13. Carl drove from his home to the beach at an average speed of 80 kilometers per hour and returned home by the same route at an average speed of 70 kilometers per hour. If the trip home took hour longer than the trip to the beach, how many kilometers did Carl drive each way?
(A) 350
(B) 345
(C) 320
(D) 280
(E) 240


Hi,
The answer is D) but I could not figure out.... can you help?

A difference of speed caused a difference of One? hour For which of the options does this match up? That will be your answer.

Which leads me to think that maybe the Question is worded wrongly.

Neo, thanks so much for your help.

Sorry, I think one word bolded was missing from the text...

13. Carl drove from his home to the beach at an average speed of 80 kilometers per hour and returned home by the same route at an average speed of 70 kilometers per hour.
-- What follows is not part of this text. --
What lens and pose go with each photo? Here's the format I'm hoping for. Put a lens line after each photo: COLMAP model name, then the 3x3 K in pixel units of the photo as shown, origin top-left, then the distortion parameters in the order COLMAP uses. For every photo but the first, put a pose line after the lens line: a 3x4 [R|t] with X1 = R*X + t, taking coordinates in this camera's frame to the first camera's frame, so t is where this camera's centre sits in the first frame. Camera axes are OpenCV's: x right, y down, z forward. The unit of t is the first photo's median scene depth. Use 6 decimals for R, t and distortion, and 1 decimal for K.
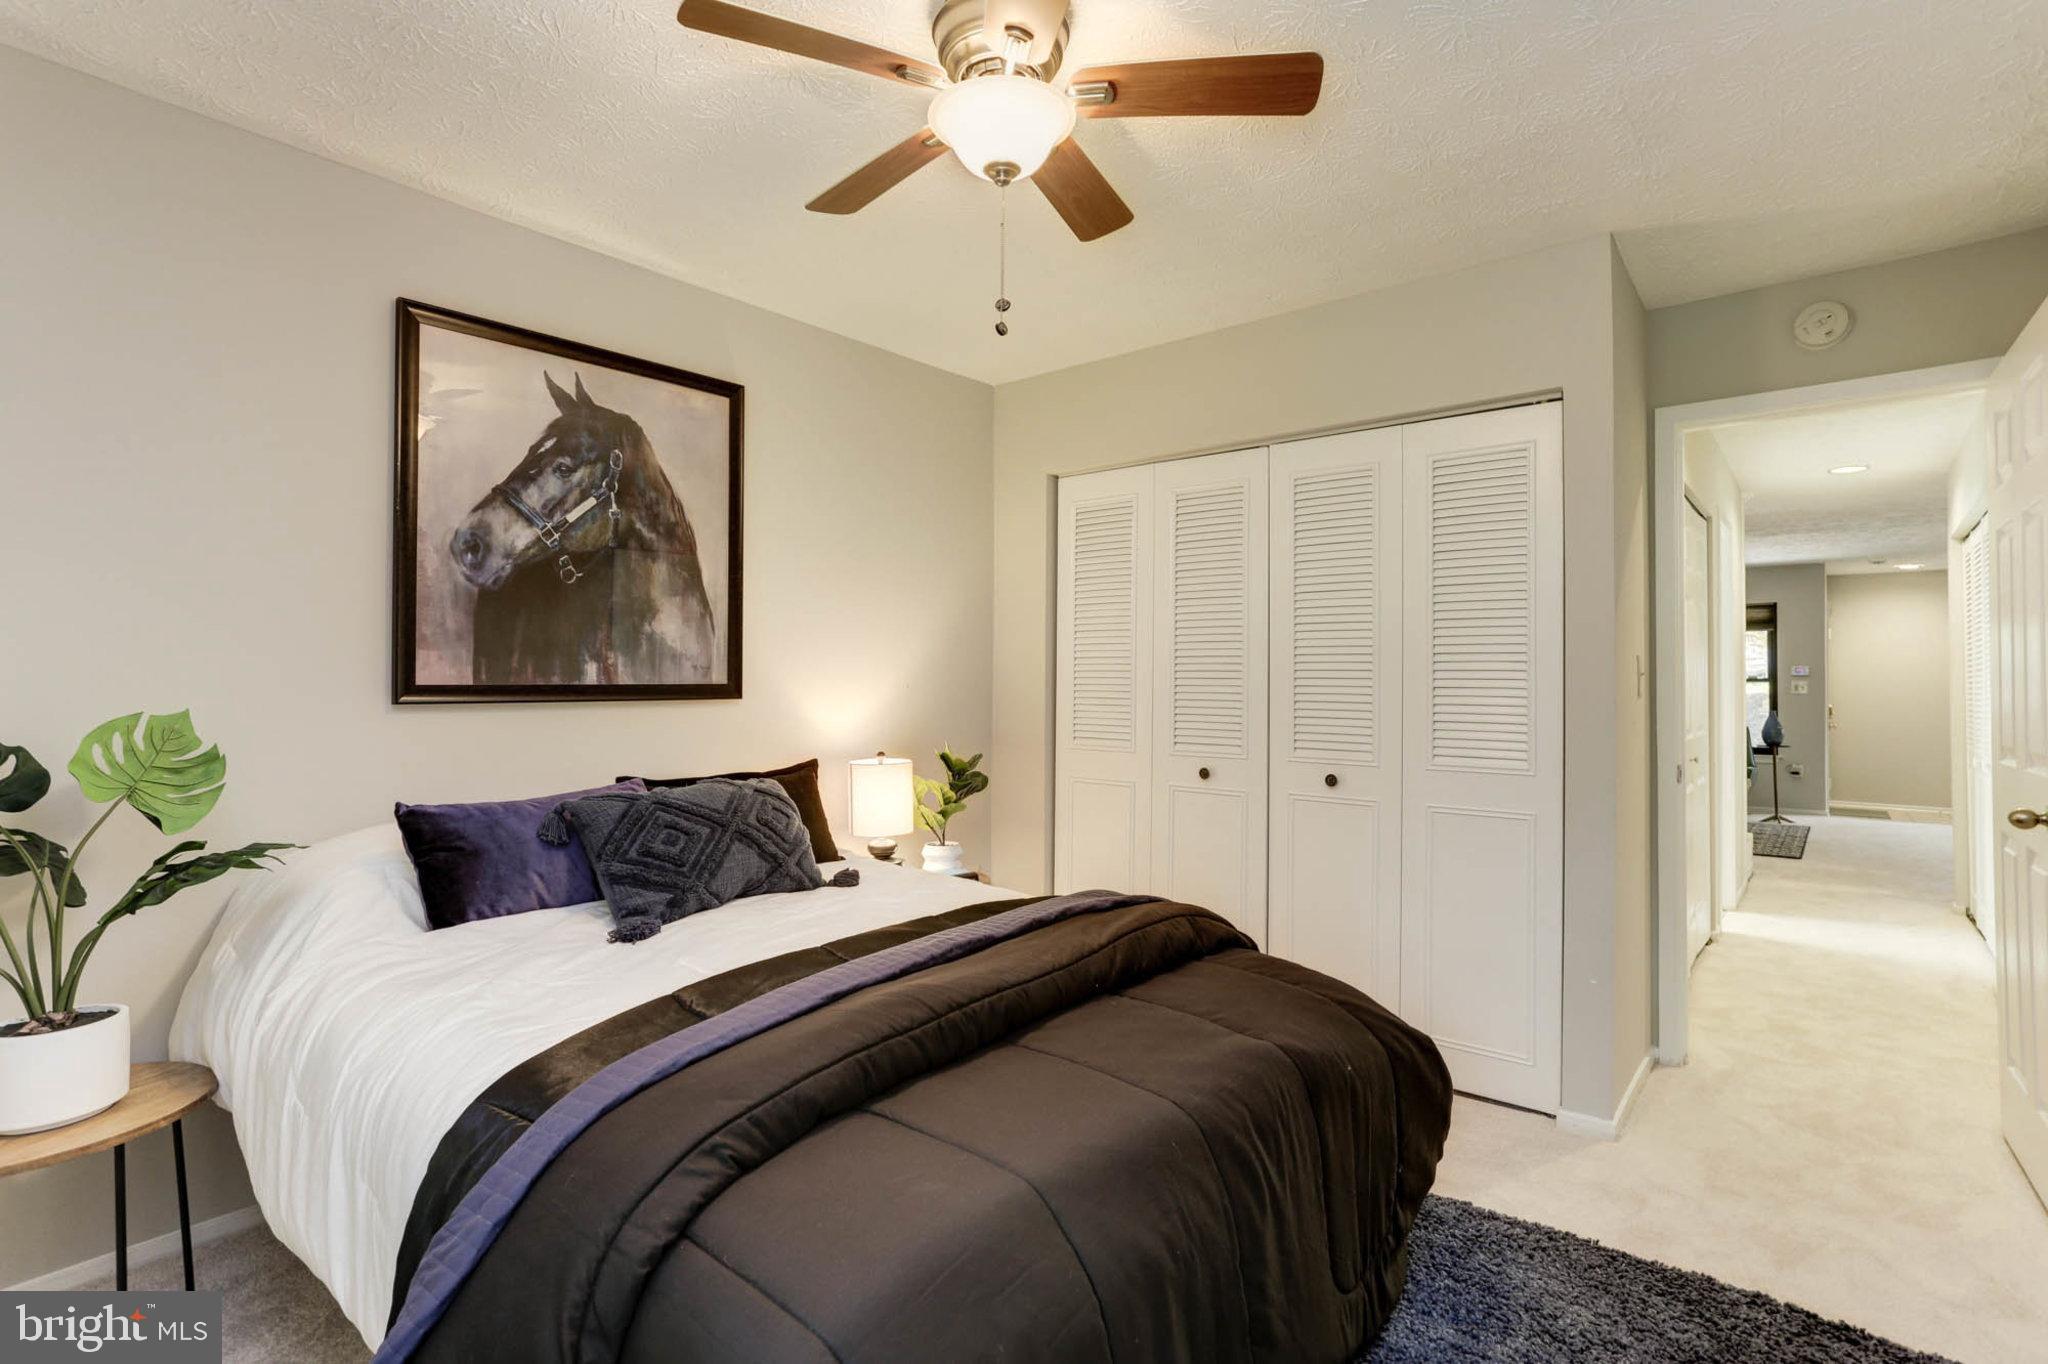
lens RADIAL K [[1016.7, 0, 1013.4], [0, 1016.7, 656.3], [0, 0, 1]] dist [-0.033214, 0.032480]
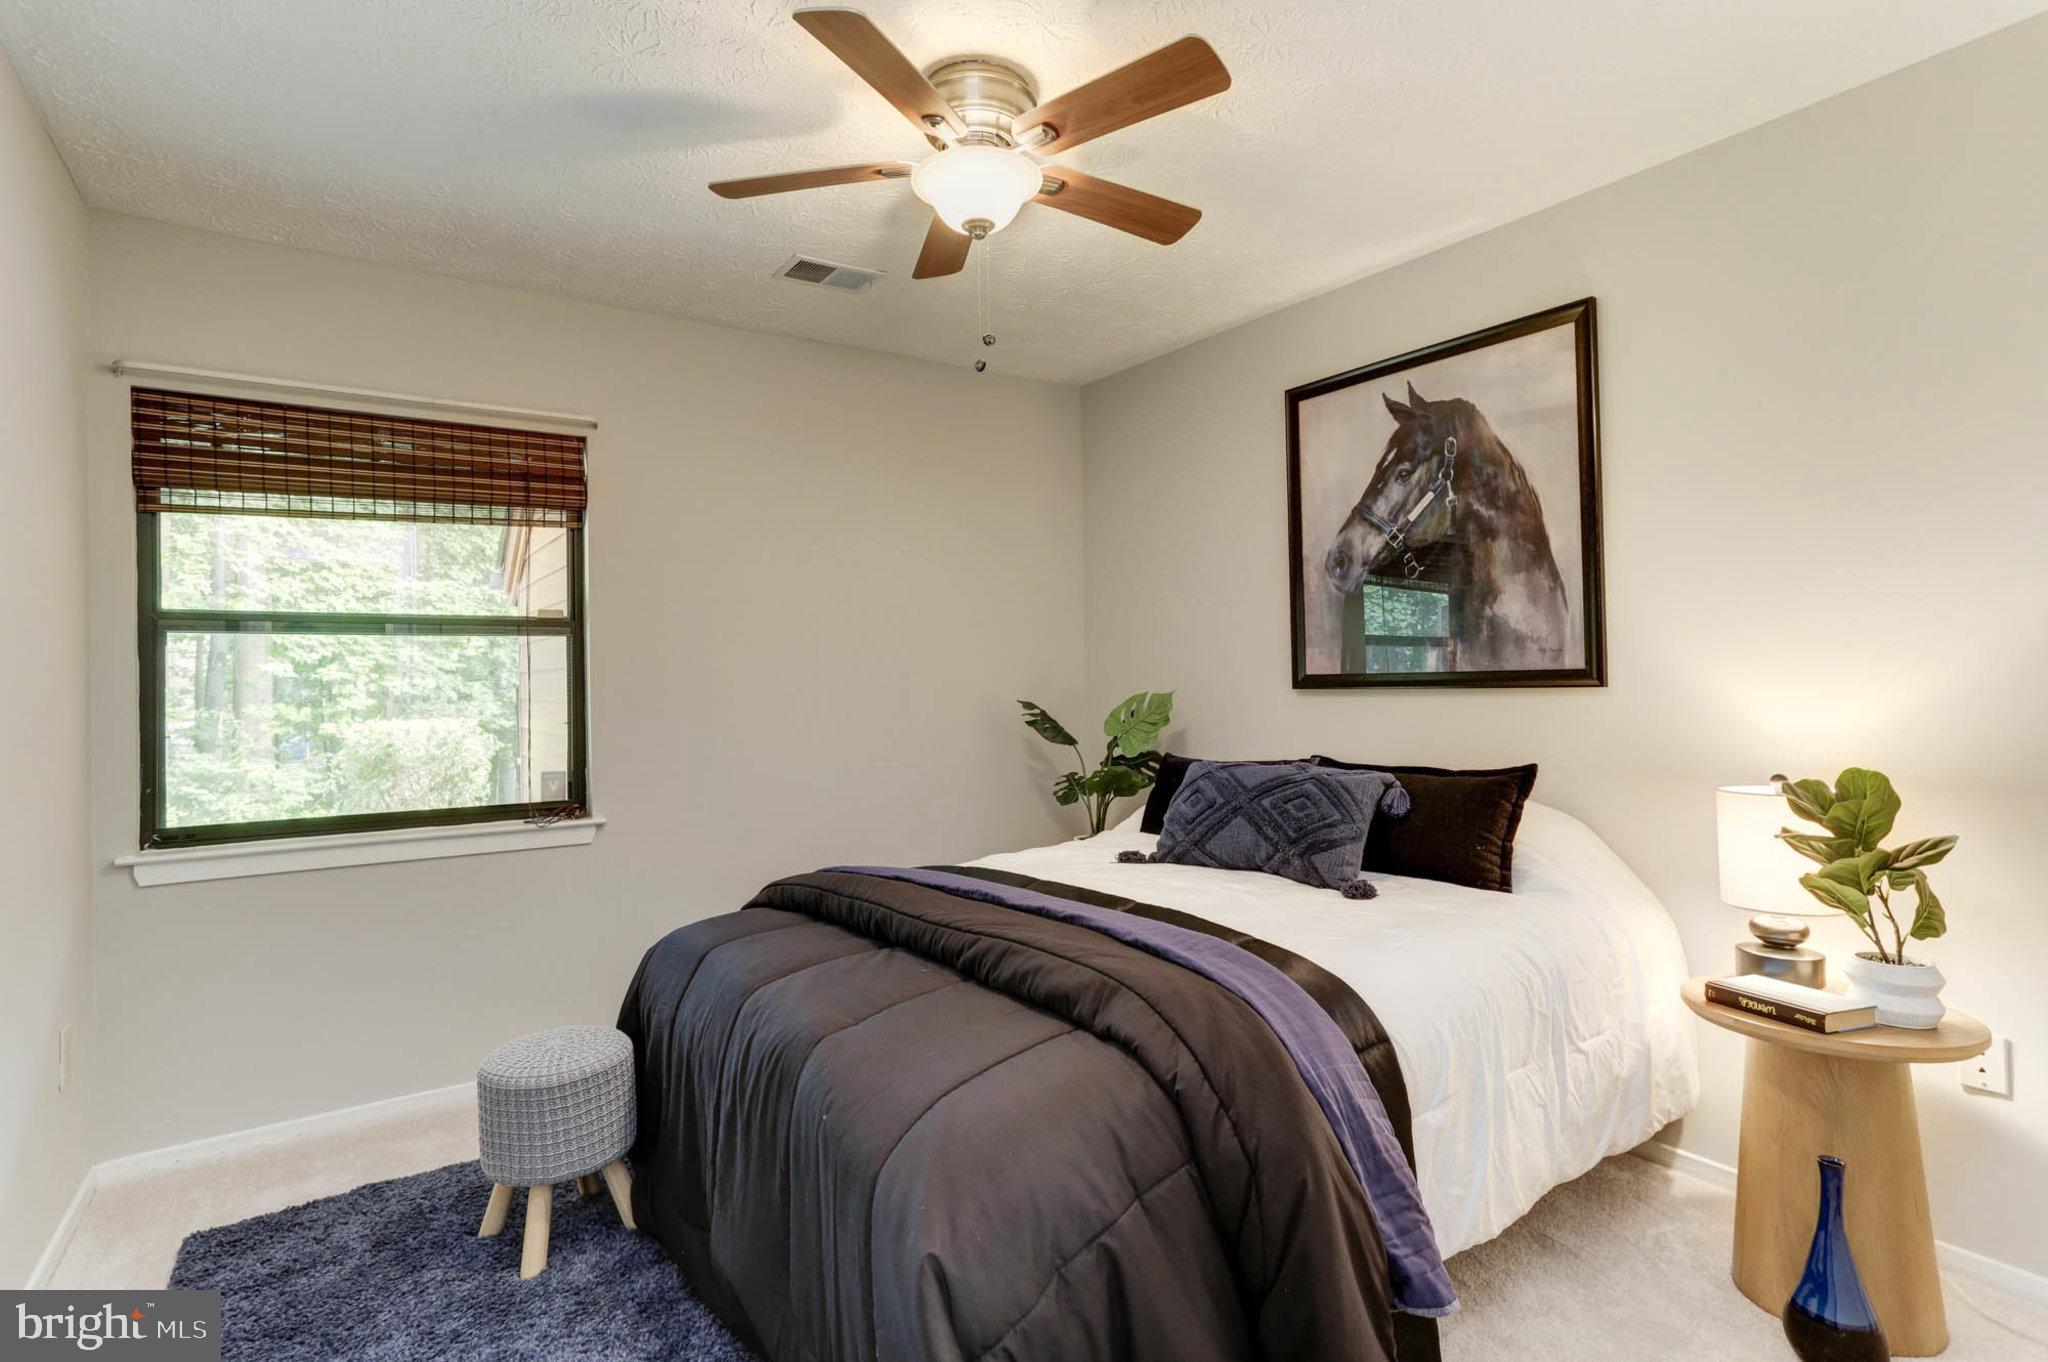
lens RADIAL K [[1016.7, 0, 1013.4], [0, 1016.7, 655.3], [0, 0, 1]] dist [-0.033214, 0.032480]
pose [[-0.237378, -0.022283, -0.971162, 0.688991], [0.041513, 0.998591, -0.033059, 0.026839], [0.970530, -0.048163, -0.236118, 0.821769]]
If the trip home took 1/2 hour longer than the trip to the beach, how many kilometers did Carl drive each way?

All right, since we know its 30mins, look for the answer options that are multiples of 70 and 80 and then divide with 70 and 80 and see which one of them will give you a difference of 30mins.

In this case, only 280 since 280/70 = 4hrs and 280/80 = 3.5hours hence 280kms

Just posting an alternative for the equation inclined...

From the question, we know that time taken for (trip-home = trip-beach + 1)

Let x be the distance between home and beach.

x/80 + 1/2 = x/70
(x + 40)*70 = 80x
x = 280

13. Carl drove from his home to the beach at an average speed of 80 kilometers per hour and returned home by the same route at an average speed of 70 kilometers per hour. If the trip home took 1/2 hour longer than the trip to the beach, how many kilometers did Carl drive each way?
(A) 350
(B) 345
(C) 320
(D) 280
(E) 240

Time = D/S
Let distance be x
x/70 - x/80 = 1/2
10x=5600/2
10x = 2800
x=280
Hence D